Published: Jan. 4, 2021 By
A sign on a business in Denver restricts entry to anyone but authorized employees.

A Denver business restricts entry during the COVID-19 pandemic. (Credit: Andrew Sorensen)

Buoyed by positive COVID-19 vaccine news, Colorado business leaders are seeing signs for optimism looking ahead to 2021, according to the latest report from the Business Research Division at the University of Colorado’s Leeds School of Business.

The quarterly Leeds Business Confidence Index (LBCI), produced by the Leeds Business Research Division (BRD) at the Leeds School of Business, reflects Colorado business leaders’ expectations for the state and national economies, industry sales, industry profits, hiring and business spending.

Moving into the new year, panelists report mostly unchanged sentiment from the final quarter of 2020. The 328 business leaders surveyed for the report gave an overall LBCI score of 47.9 for the first quarter of 2021. An LBCI score of 50 indicates a neutral outlook. Scores below 50 indicate pessimism and scores above 50 indicate optimism. Looking further ahead to the spring, however, those numbers show a sharp uptick to 59.5. 

“While the Colorado and national economy will likely continue to struggle for many months, there seems to be reason for optimism in the year ahead,” said Richard Wobbekind, senior economist at the Leeds School of Business.

As in the fourth quarter of 2020, industry sales expectations were the most positive LBCI segment among panelists at the start of 2021, with an LBCI score of 51.5. Panelists remained downbeat about the national economy, giving it a score of 43.5.

COVID-19 vaccine rollouts are the biggest factor behind the optimistic sentiment for the second quarter of 2021 and beyond, according to the report. Roughly one in five panelists cited the vaccines, two of which have received emergency authorization from the federal government, for their positive outlooks. In general, the pandemic remains a driving force in business optimism, with one in four panelists citing it as the key consideration in shaping their outlooks.

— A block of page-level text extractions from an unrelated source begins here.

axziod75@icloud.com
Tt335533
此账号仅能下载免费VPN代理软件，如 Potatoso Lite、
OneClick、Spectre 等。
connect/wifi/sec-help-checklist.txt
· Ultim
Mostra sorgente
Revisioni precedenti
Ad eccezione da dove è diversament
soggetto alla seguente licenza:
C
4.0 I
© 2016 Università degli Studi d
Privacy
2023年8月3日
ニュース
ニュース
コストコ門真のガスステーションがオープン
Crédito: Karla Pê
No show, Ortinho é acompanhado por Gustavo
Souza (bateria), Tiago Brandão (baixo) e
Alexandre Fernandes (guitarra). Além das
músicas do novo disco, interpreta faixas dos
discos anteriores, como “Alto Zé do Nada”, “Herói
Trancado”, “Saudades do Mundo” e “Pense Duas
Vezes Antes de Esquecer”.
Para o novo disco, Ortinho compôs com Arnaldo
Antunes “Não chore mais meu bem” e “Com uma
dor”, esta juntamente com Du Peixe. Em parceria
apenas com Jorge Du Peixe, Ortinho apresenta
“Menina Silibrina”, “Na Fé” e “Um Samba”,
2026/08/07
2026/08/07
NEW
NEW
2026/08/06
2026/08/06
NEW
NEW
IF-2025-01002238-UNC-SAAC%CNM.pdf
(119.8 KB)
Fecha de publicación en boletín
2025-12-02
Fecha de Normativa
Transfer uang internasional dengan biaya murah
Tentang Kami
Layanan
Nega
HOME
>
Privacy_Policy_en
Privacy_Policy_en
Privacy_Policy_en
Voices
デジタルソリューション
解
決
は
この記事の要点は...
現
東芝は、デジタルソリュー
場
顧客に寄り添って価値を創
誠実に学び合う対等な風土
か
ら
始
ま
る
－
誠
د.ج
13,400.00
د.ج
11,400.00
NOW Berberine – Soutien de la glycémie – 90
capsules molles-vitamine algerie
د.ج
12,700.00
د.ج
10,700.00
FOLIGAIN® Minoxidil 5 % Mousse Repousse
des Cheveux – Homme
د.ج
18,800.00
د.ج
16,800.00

Panelists were also split on how worker productivity had been affected in 2020. Roughly 30% of respondents claimed that productivity had not changed from March to December, while 33.8% suggested that it had improved, and 36.3% reported that it had taken a hit. A plurality of respondents also do not expect to return to in-person offices until the second or third quarter of 2021.

Slowing economic rebound

National employment has recovered from the recession lows reached in April, but jobs are coming back at a slower rate, indicating a stalling in the recovery. The unemployment rate in the U.S. was 6.7% in November.

Colorado nonfarm employment increased by 8.5% from April to November, equating to roughly 209,600 jobs. The rebound stalled in November, however, with the state adding just 6,900 jobs from the previous month.

While all of Colorado’s metropolitan statistical areas (MSA) lost jobs in 2020, the Boulder MSA recorded the largest year-over-year employment decline (-7.2%). The only MSA to show an increase in jobs was Grand Junction, which posted a year-over-year gain of 0.3%.

The Leeds Business Research Division’s newest Colorado Business Economic Outlook forecasts Colorado will gain 40,500 jobs (1.5%) in 2021, which replaces less than one-third of the state’s estimated 2020 job losses.